Caribbean climate talks a complex conversation which must not waiver – Barbados PM

Prime Minister of Barbados, Mia Mottley said countries of the Caribbean Community (CARICOM) have embarked on a journey to begin a sustainable energy future, noting that it is a conversation they must never allow to waver.

“Of the challenges facing our nations, the climate crisis and the energy transition present both threats and opportunities for our region. We must protect our people against the threats while taking absolute advantage of the opportunities afforded to us over the course of the next few decades.”

Prime Minister of Barbados, Mia Mottley

She made this comment during her address to the opening ceremony of the International Energy Conference and Expo ongoing at the Marriott Hotel, Kingston, Georgetown.  

PM Mottley echoed the concerns of Suriname’s President, Chandrikapersad Santokhi and President Nana Akufo Addo of Ghana, about the countries’ vulnerability to the changing climate.

As a region, the Caribbean leader said, there is access to a bounty of renewable and non-renewable energy sources.

“Energy, we all know, is integral to our societies.
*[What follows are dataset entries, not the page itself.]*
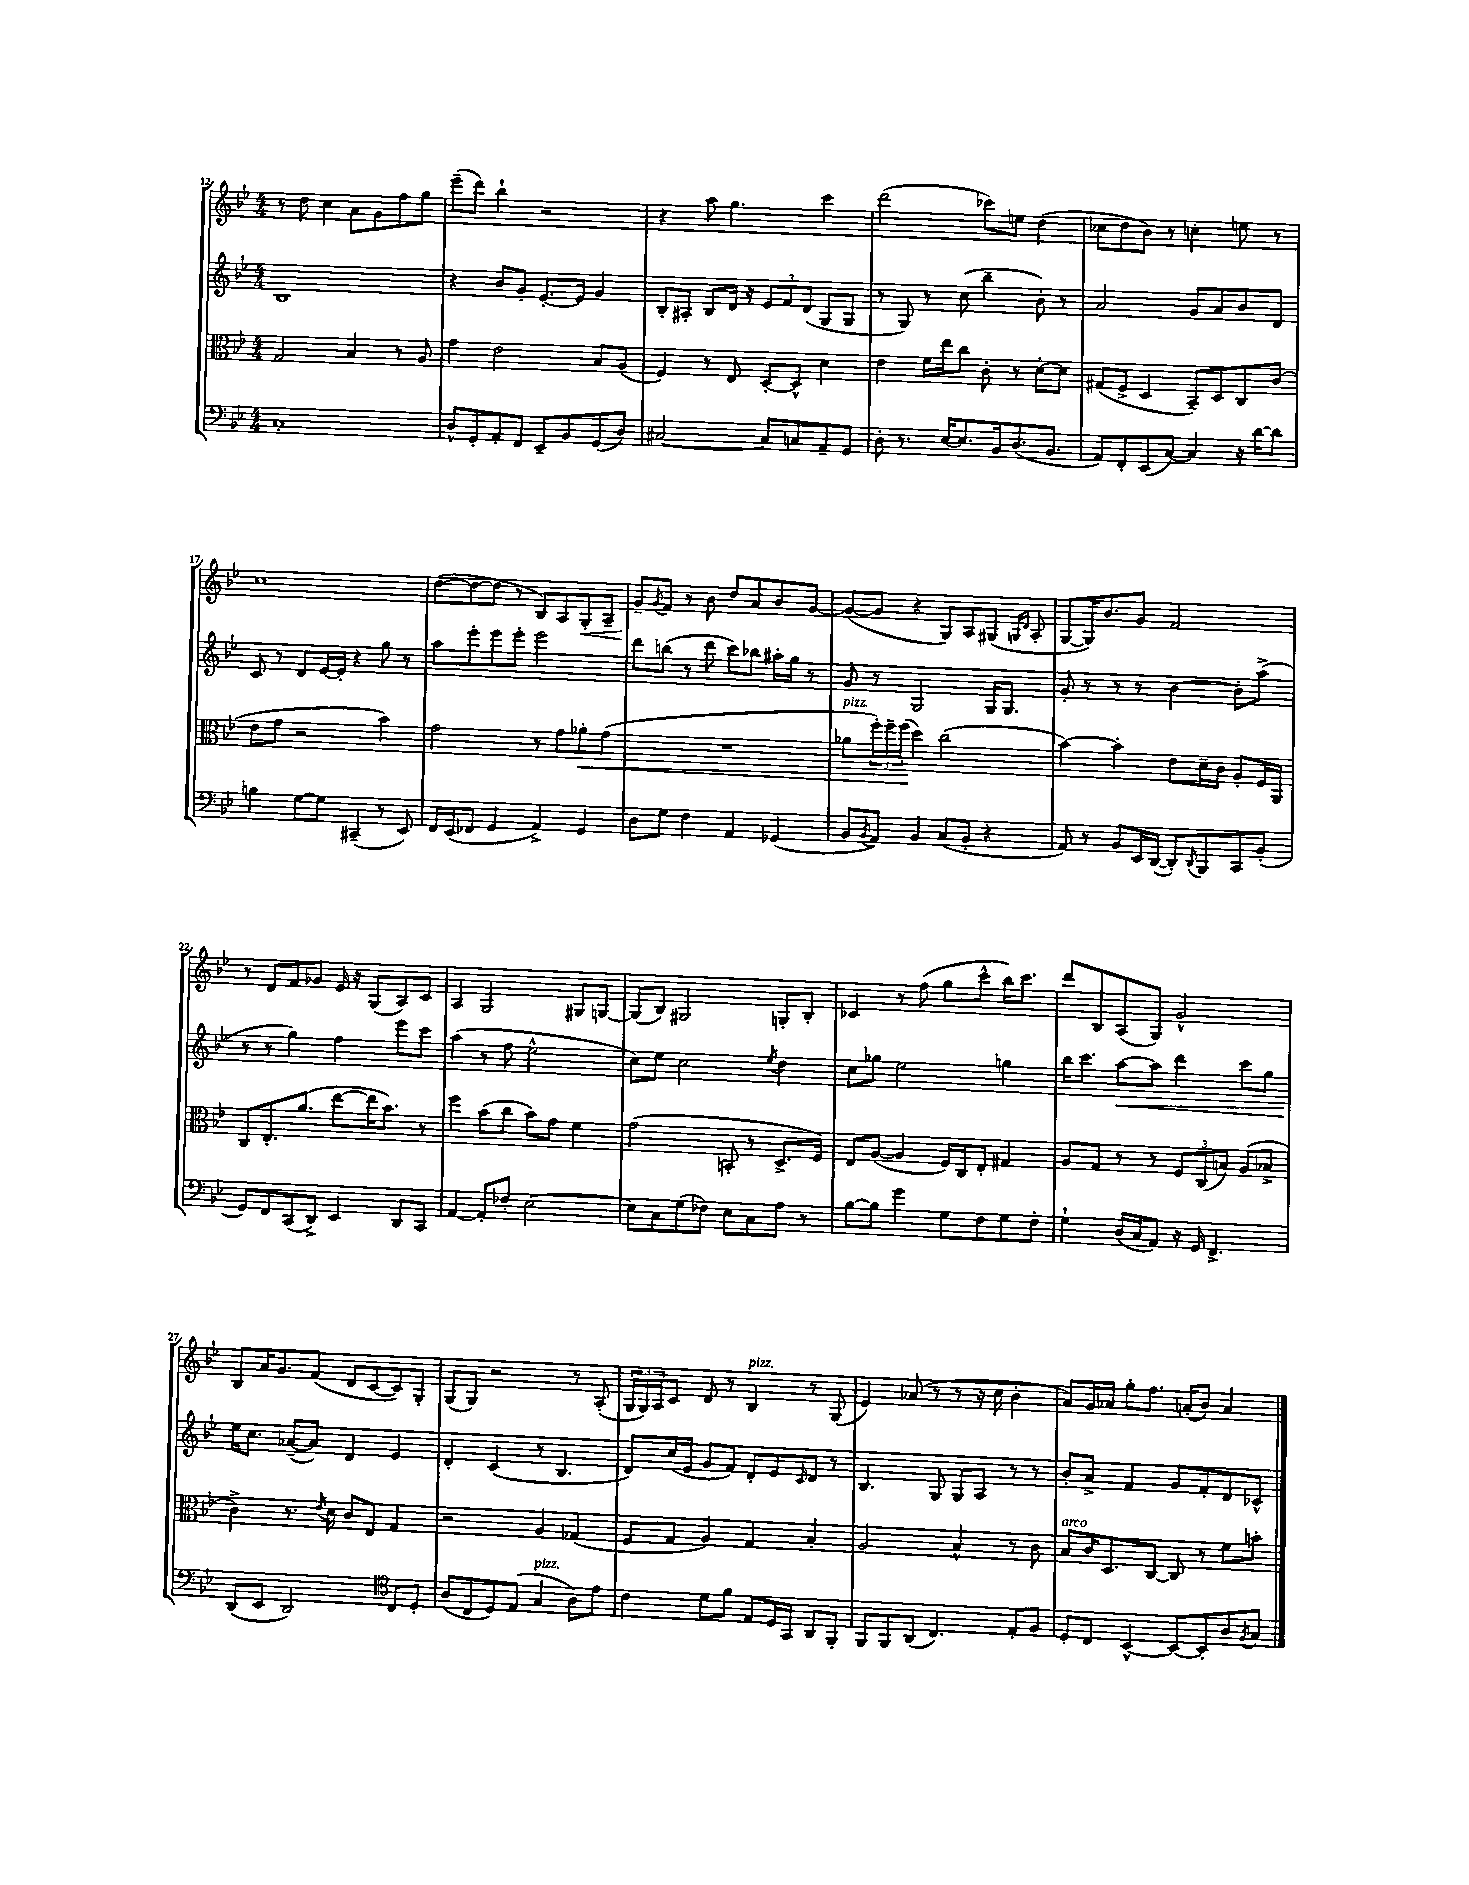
<<
\new StaffGroup <<
\new Staff = "s0" {
    \clef treble \key bes \major \numericTimeSignature \time 4/4
    r8 d''8 c''4 a'8 g'8 f''8 g''8 |
    ees'''8--( d'''8) bes''4-! r2 |
    r4 a''8 g''4. c'''4 |
    d'''2( ces'''8) e''8 d''4( |
    ces''8 d''8 bes'8) r8 c''4-. e''8 r8 |
    c''1 |
    d''8~( d''8~ d''8 r8 bes8) a8 g8-.\< a8-- |
    g'8--\! \acciaccatura { g'8 } f'8 r8 bes'8 d''8 a'8 bes'8 g'8~ |
    g'8~( g'8 r4 g8) a8 gis8( \grace { g16 d'16 } a8-. |
    g8~ g16) bes'8. g'8 f'2 |
    r8 d'8 f'8 ges'8 ees'16 r16 g8( a8) c'8 |
    a4 g2 gis8 g8~ |
    g8( bes8) gis2 g8-. bes8-. |
    ces'4 r8 f''8( g''8 c'''8-^ bes''16) c'''8. |
    d'''8 bes8 a8( g8) g'2-^ |
    bes8 a'16 g'8. f'8( d'8 c'8~ c'8) g8-. |
    g8( g8) r2 r8 a8-.( |
    \tuplet 3/2 { g16 g16) a16 } c'8 d'8 r8 bes4^\markup { \italic "pizz." } r8 g8( |
    ees'4) aes'8( r8 r8 r16 c''16 bes'4-. |
    a'8) g'16 aes'16 g''8-. f''8. a'16-.( bes'8) a'4 \bar "|." |
}
\new Staff = "s1" {
    \clef treble \key bes \major \numericTimeSignature \time 4/4
    bes1 |
    r4 bes'8 g'8-. ees'8.~-. ees'16 g'4 |
    bes8-. ais8-. bes8 d'16 r16 \tuplet 3/2 { ees'8 f'8 d'8( } g8 g8 |
    r8 g8) r8 c''8( bes''4-- bes'8-.) r8 |
    a'2 g'8 a'8 bes'8 d'8 |
    c'8 r8 d'8 ees'16~ ees'16-. r4 g''8 r8 |
    a''8 ees'''8-. ees'''8 ees'''8-. ees'''2 |
    d'''8 b''8( r8 d'''8 c'''8) bes''8 ais''16-. g''16 r8 |
    g'8 r8 g2 g16 g8. |
    g'8-. r8 r8 r8 bes'4~ bes'8-. a''8->( |
    r8 r8 g''4) f''4 ees'''8 c'''8 |
    a''4( r8 f''8 ees''2-^ |
    c''8) ees''8 c''2 \acciaccatura { ees''8 } d''4 |
    c''8 ges''8 ees''2 g''4 |
    bes''16 c'''8. a''8~\< a''8 d'''4 c'''8 g''8 |
    ees''16\! c''8. aes'8~--( aes'8) d'4 ees'4 |
    d'4-. c'4( r8 bes4. |
    d'8) c''16( ees'16 g'8 f'8) d'8-. ees'8 \grace { c'16 } d'8 r8 |
    bes4. g8 g8 a8 r8 r8 |
    bes'8-. a'8-> f'4 g'8 f'8-. d'8 ces'8-^ \bar "|." |
}
\new Staff = "s2" {
    \clef alto \key bes \major \numericTimeSignature \time 4/4
    g2 bes4 r8 a8 |
    g'4 ees'2 bes8 a8( |
    f4) r8 ees8 d8~-. d8-^ d'4 |
    ees'4 f'16 ees''16 c''8 c'8-. r8 d'8~-. d'8 |
    gis8( f8-> d4 bes,8--) d8 c8 c'8( |
    ees'8 g'8 r2 bes'4) |
    g'2 r8 g'8 aes'8-.\< g'8( |
    R1 |
    aes'8^\markup { \italic "pizz." } \tuplet 3/2 { f''16-.) f''16-- f''16\!( } d''4) c''2( |
    bes'4~) bes'4-. ees'8 d'16-- c'16 a8-. f16 a,16 |
    c8 ees8.-. a'8.( ees''8~ ees''16 bes'8.) r8 |
    f''4 bes'8( c''8 bes'8) g'8 f'4 |
    g'2( b,8-. r8 d8.-> f16) |
    ees8 a8~( a4 f16) c16 ees8-. gis4 |
    a8 g8 r8 r8 \tuplet 3/2 { f8 c8( b8) } a8( bes8-> |
    c'4->) r8. \acciaccatura { ees'8 } d'16 c'8 ees8 g4 |
    r2 a4 ges4( |
    f8 g8 a4) g4 bes4-. |
    a2 bes4-^ r8 c'8 |
    bes8^\markup { \italic "arco" } c'16 d8. c8~ c8 r8 f'8 b'8-. \bar "|." |
}
\new Staff = "s3" {
    \clef bass \key bes \major \numericTimeSignature \time 4/4
    c1-. |
    d8-^ g,8-. a,8-. f,8 ees,8-- bes,8 g,8( d8) |
    cis2~ cis8 c8 a,8-- g,8 |
    d8-. r8. ees16~ ees8. bes,16 d8.( bes,8. |
    a,8) f,8-. ees,8( c8~) c4 r16 d'16~ d'8 |
    b4 g8~ g8 cis,4--( r8 ees,8) |
    f,16 ees,16( fes,8 g,4 a,4->) g,4 |
    d8 g8 f4 a,4 ges,4( |
    bes,8 \acciaccatura { bes,8 } a,8) bes,4 c8( bes,8-. r4 |
    a,8) r8 bes,8 ees,16 d,16~( d,8-.) \acciaccatura { d,8 } bes,,8 c,8 bes,8-.( |
    g,8) f,8 c,8( d,8->) ees,4 d,8 c,8 |
    a,4~ a,8-. fes8-. ees2~ |
    ees8 c8 g8( fes8) ees8 c8 a8 r8 |
    bes8~ bes8 g'4 g8 f8 g8 f8-. |
    g4-! d16( c16 a,8) r16 g,16 f,4.-> |
    d,8( ees,8 d,2) \clef tenor c8 d8-. |
    a8( c8 d8) ees8( g4^\markup { \italic "pizz." } a8) ees'8 |
    c'4 d'8 f'8 ees8 d16 g,16 a,8 f,8-. |
    f,8 f,8 a,8( c4.) ees8-. f8 |
    d8-. c8 bes,4~-^ bes,8~ bes,8-. a8 \acciaccatura { f8 } g8 \bar "|." |
}
>>
>>
\layout { \context { \Score currentBarNumber = #12 } }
An abundant and affordable supply of energy is essential for meaningful social and economic activity. And to achieve growth in these activities, governments must actively implement policies that will create and incentivise the sustainable use of energy resources.”

This is because the utilisation of some of these energy sources does not come without its challenges. She referred to the natural disasters which have plagued the region, including volcanoes, hurricanes, floods and the creeping up of the seas onto the land.

Addressing the root cause of the exacerbation of these disasters, PM Mottley said the world is matched by a failure to appreciate what is really meant by ‘net zero’.

This term refers to the global goal to reduce the proliferation of environmentally detrimental energy sources, replacing them with renewable energy.

While she called for urgency on these matters, the Prime Minister said the Caribbean people are not single-issue people, and that complexity and frankness are required if the ramifications of these issues are to be respected and properly addressed.

These include the victimhood of vulnerable Caribbean nations to colonisation and exploitation. Yet, in an effort to close the gap, the Prime Minister said the disparity has been perpetuated in Caribbean societies. She argued that “if we are to live in a manner that benefits people, we have to have difficult conversations about preventing inequities.”